Guillermo Angaut
- Birth name: Guillermo Pablo Angaut
- Date of birth: 10 January 1965 (age 60)
- Place of birth: La Plata, Argentina
- Occupation(s): Ophthalmologist

Rugby union career
- Position(s): Fullback

Senior career
- Years: Team / Apps / (Points)
- 1990-1996: La Plata Rugby Club /  / ()

International career
- Years: Team / Apps / (Points)
- 1987-1991: Argentina / 7 / (0)

= Guillermo Angaut =

Argentine rugby union player (born 1965)

Guillermo Pablo Angaut (born 10 January 1965 in La Plata) is a former Argentine rugby union player. He played as a fullback. He is professionally an ophthalmologist.

Angaut played all his career at La Plata Rugby Club, from 1983 to 1999. He won the Torneo de la URBA in 1995. He was La Plata captain from 1990 to 1996.

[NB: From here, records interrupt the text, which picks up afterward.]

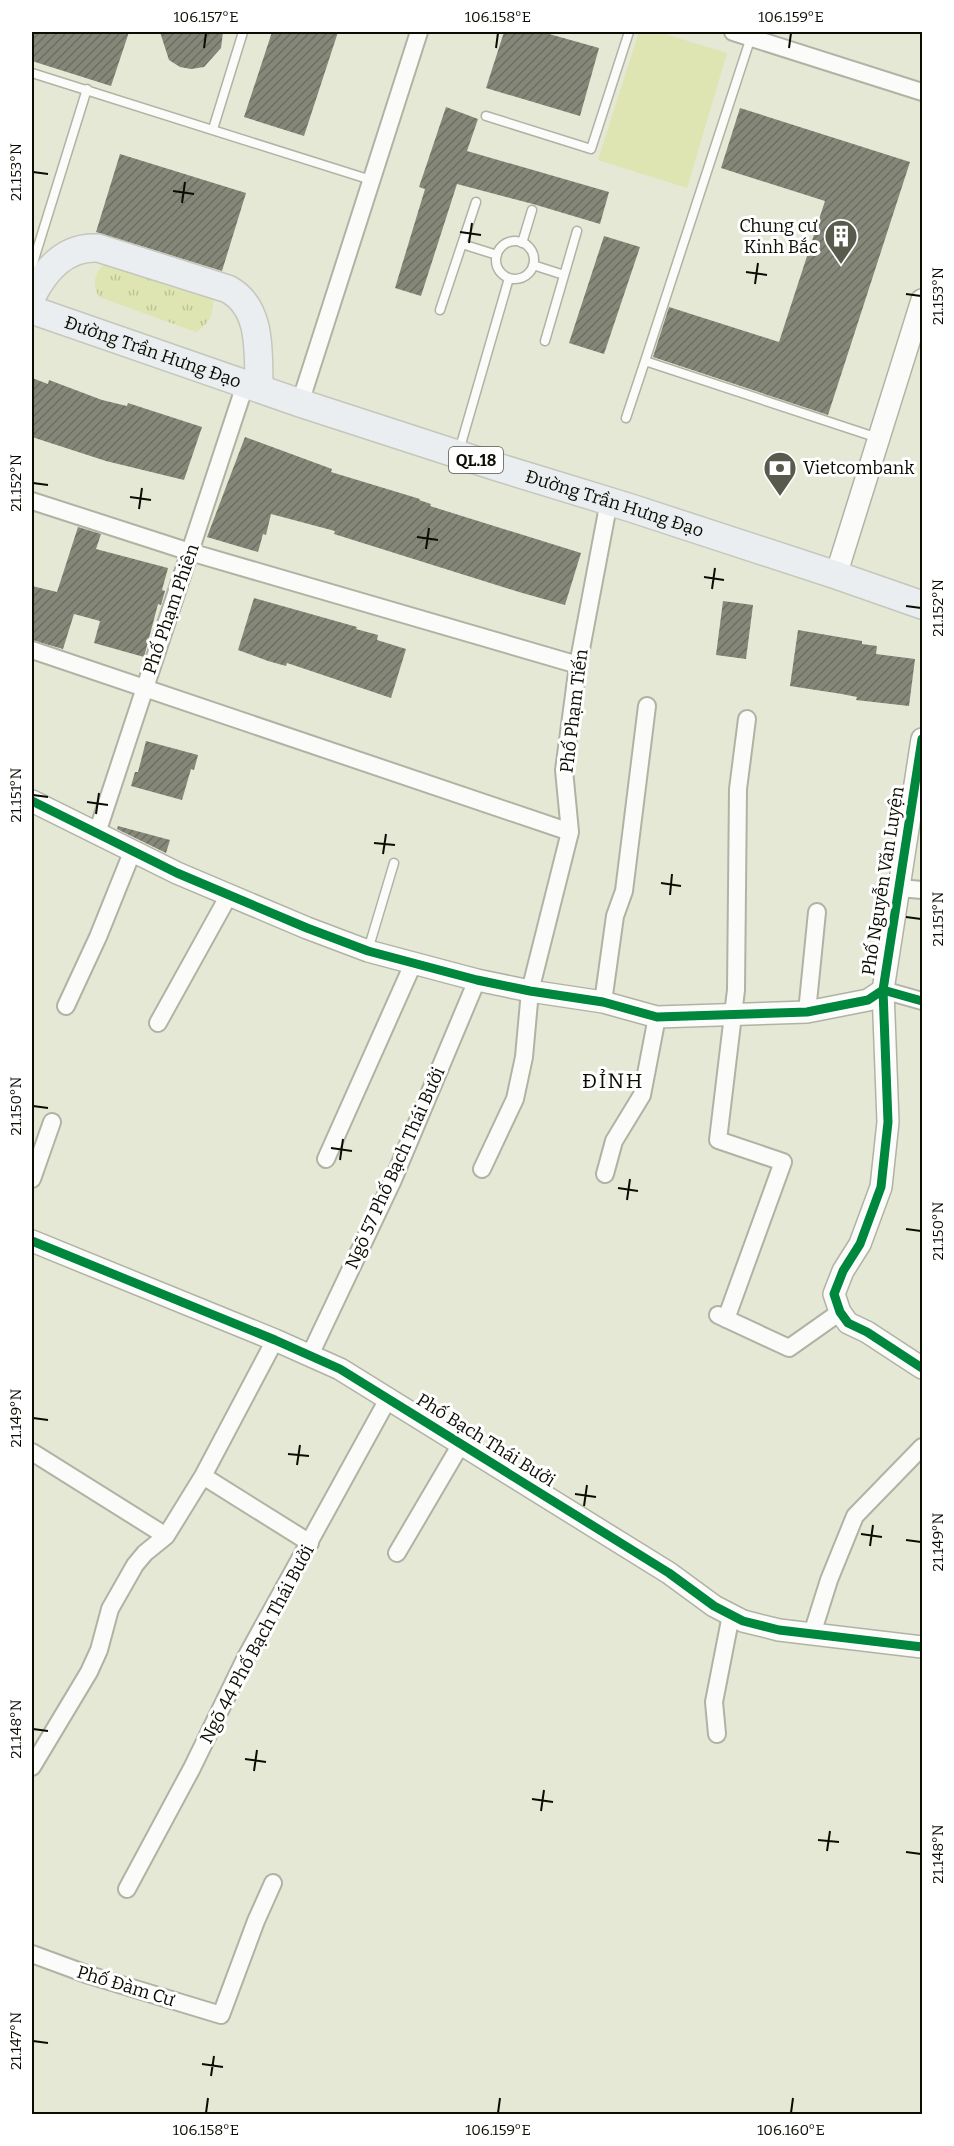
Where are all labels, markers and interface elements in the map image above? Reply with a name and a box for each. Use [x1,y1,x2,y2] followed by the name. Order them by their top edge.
[174,8,238,26] text: 106.157°E
[465,8,531,26] text: 106.158°E
[758,8,824,26] text: 106.159°E
[7,143,25,201] text: 21.153°N
[739,215,818,258] place label: Chung cư Kinh Bắc
[823,218,859,265] building icon: Chung cư Kinh Bắc
[929,267,947,325] text: 21.153°N
[62,311,244,393] street label: Đường Trần Hưng Đạo
[449,447,503,473] road number: QL.18
[762,450,798,497] bank icon: Vietcombank
[7,454,25,512] text: 21.152°N
[803,457,915,479] place label: Vietcombank
[523,465,707,542] street label: Đường Trần Hưng Đạo
[138,540,204,677] street label: Phố Phạm Phiên
[929,579,947,637] text: 21.152°N
[555,647,593,774] street label: Phố Phạm Tiến
[7,767,25,822] text: 21.151°N
[857,784,909,977] street label: Phố Nguyễn Văn Luyện
[929,891,947,946] text: 21.151°N
[340,1064,450,1272] street label: Ngõ 57 Phố Bạch Thái Bưởi
[582,1068,644,1094] district label: ĐỈNH
[7,1076,25,1136] text: 21.150°N
[929,1201,947,1261] text: 21.150°N
[7,1388,25,1447] text: 21.149°N
[413,1388,559,1492] street label: Phố Bạch Thái Bưởi
[929,1512,947,1571] text: 21.149°N
[195,1541,319,1747] street label: Ngõ 44 Phố Bạch Thái Bưởi
[7,1699,25,1759] text: 21.148°N
[929,1824,947,1884] text: 21.148°N
[74,1961,178,2011] street label: Phố Đàm Cư
[7,2012,25,2070] text: 21.147°N
[173,2121,239,2139] text: 106.158°E
[465,2121,531,2139] text: 106.159°E
[757,2121,825,2139] text: 106.160°E

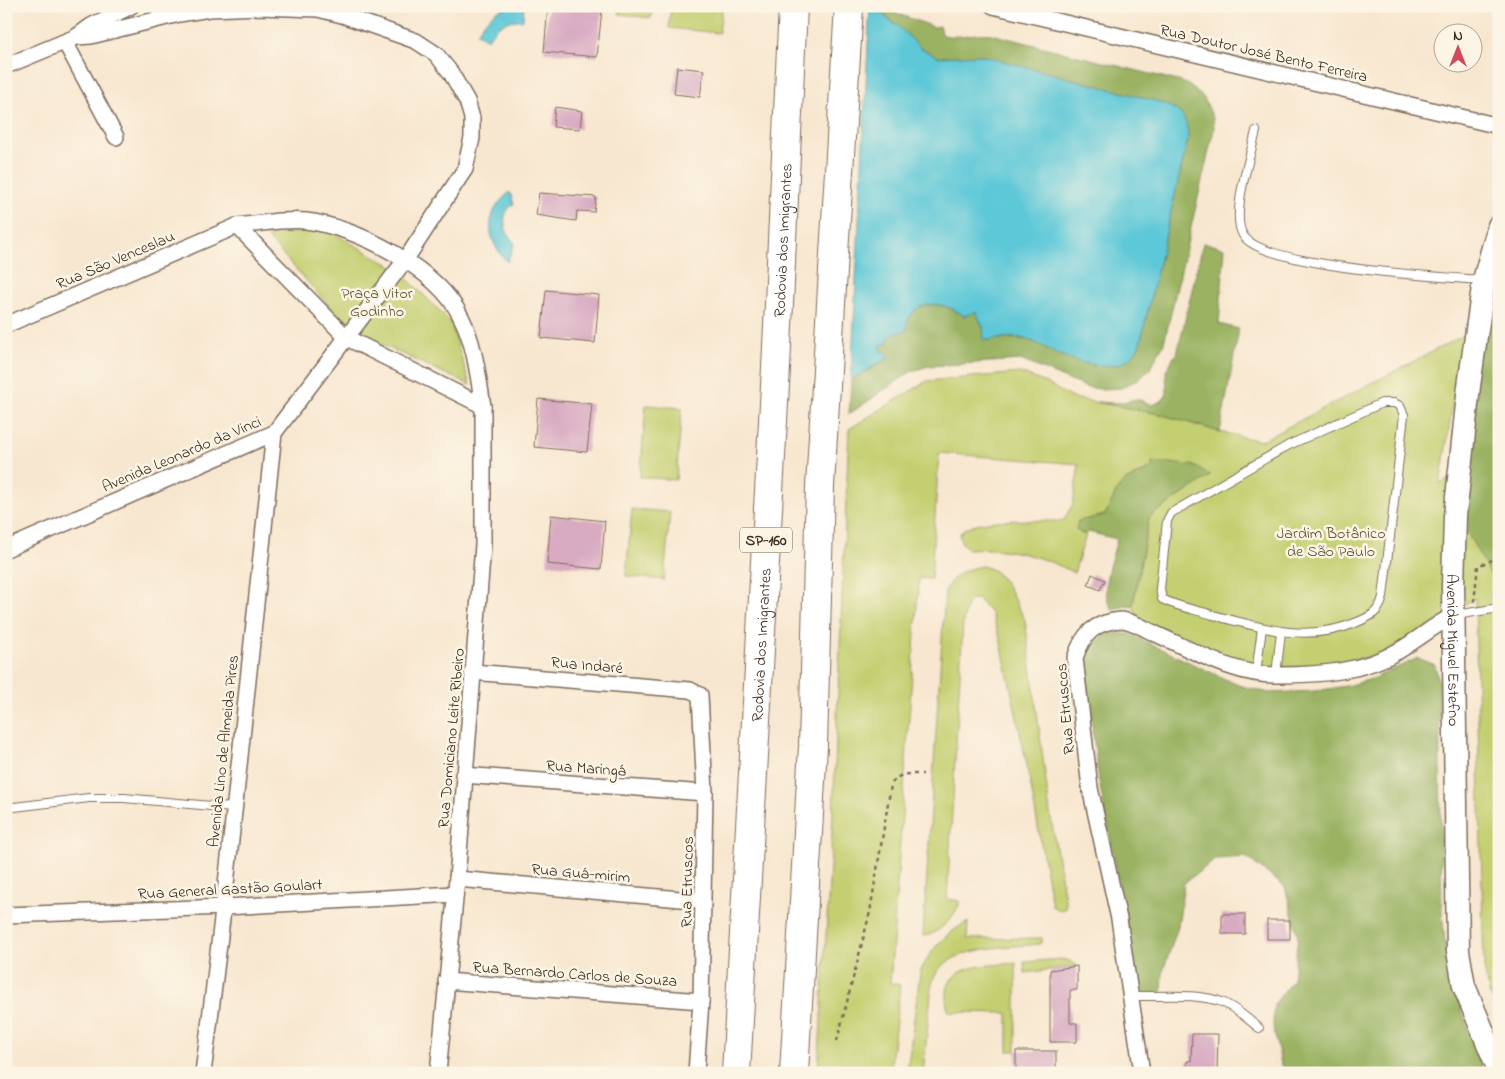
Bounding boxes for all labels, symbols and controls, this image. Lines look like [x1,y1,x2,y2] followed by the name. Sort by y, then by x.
[1157,18,1370,90] street label: Rua Doutor José Bento Ferreira
[1432,22,1482,72] north arrow
[1453,26,1463,47] text: N
[768,163,800,318] street label: Rodovia dos Imigrantes
[53,225,179,297] street label: Rua São Venceslau
[341,282,413,324] park label: Praça Vitor Godinho
[98,410,265,499] street label: Avenida Leonardo da Vinci
[1277,522,1386,564] park label: Jardim Botânico de São Paulo
[740,528,792,552] road number: SP-160
[746,567,779,722] street label: Rodovia dos Imigrantes
[1439,573,1465,727] street label: Avenida Miguel Estefno
[432,647,472,829] street label: Rua Domiciano Leite Ribeiro
[550,651,625,681] street label: Rua Indaré
[202,654,246,849] street label: Avenida Lino de Almeida Pires
[1050,662,1082,755] street label: Rua Etruscos
[545,754,627,784] street label: Rua Maringá
[675,836,701,928] street label: Rua Etruscos
[530,858,631,890] street label: Rua Guá-mirim
[137,873,324,907] street label: Rua General Gastão Goulart
[472,956,678,994] street label: Rua Bernardo Carlos de Souza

He had seven caps for Argentina, from 1987 to 1991, without ever scoring. He was called for the 1987 Rugby World Cup, where he had his first game for the "Pumas", in the 46-15 loss to New Zealand at 1 June 1987, in Wellington. The same year he won the 1987 South American Rugby Championship. His last game for Argentina came at the 1991 Rugby World Cup in a 35-12 loss to Samoa, on 13 October 1991, in Pontypridd, Wales. He was never called again for the national team.